## Excerpt
•••••

Randa S. Ayoubi (born 1962) is the founder and CEO of Rubicon Group Holding, an international animation and digital media production company headquartered in Amman, Jordan. She has been recognised both as one of the most influential women in Global TV and as a significant Arab woman in business.

Background

Ayoubi was born in Jerusalem and raised in Amman. She holds a BSc in Computer Science an Executive MBA from Harvard Business School.

Ayoubi's inspiration reported came from a desire to amalgamate technology with education. She has spoken on wanting to bring Arabic media to a wider audience as part of an "Arabic Renaissance", stating that "The challenge is to produce more programmes so in the future children in Europe, the US or Asia might grow up watching Arabic shows dubbed in English, rather than the other way round."

Career 

In 1994, Ayoubi founded Rubicon, which became Rubicon Group Holding in 2004. She struggled initially to find funding from investors, but nonetheless began her company by training bankers in multi-media skills. After ten years of raising funds, Ayoubi turned to focus on animation and edutainment. Rubicon is now best known for its involvement in Ben & Izzy and the Postman Pat Movie. Ayoubi and Rubicon invested $1 billion in a theme park based on Tareq wa Shireen, one of the group's popular Arabic Cartoons.

•••••

## Listing
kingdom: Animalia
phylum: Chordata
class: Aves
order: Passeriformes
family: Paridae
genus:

•••••

## Objectives
1. In the profile of Randa Ayoubi, in what year did Rubicon become Rubicon Group Holding?
2. Write the next few sentences of the profile of Randa Ayoubi, starting right after its final sentence.
The entries play no part in the work that follows from here.

## Answers below
1. 2004

2.
Ayoubi is a founding member of the International Women Forum (IWF) Chapter in Jordan and serves on the board of Trustees at the King's Academy and Queen Rania Foundation for Education and Development. She has also served as on the board of trustees of the Royal Commission for Education Reform in Jordan, the Children Museum in Amman.

She has also held the position of Chairwoman of the Red Sea Institute of Cinematic Art in Aqaba and helped to found the Information Technology Association of Jordan.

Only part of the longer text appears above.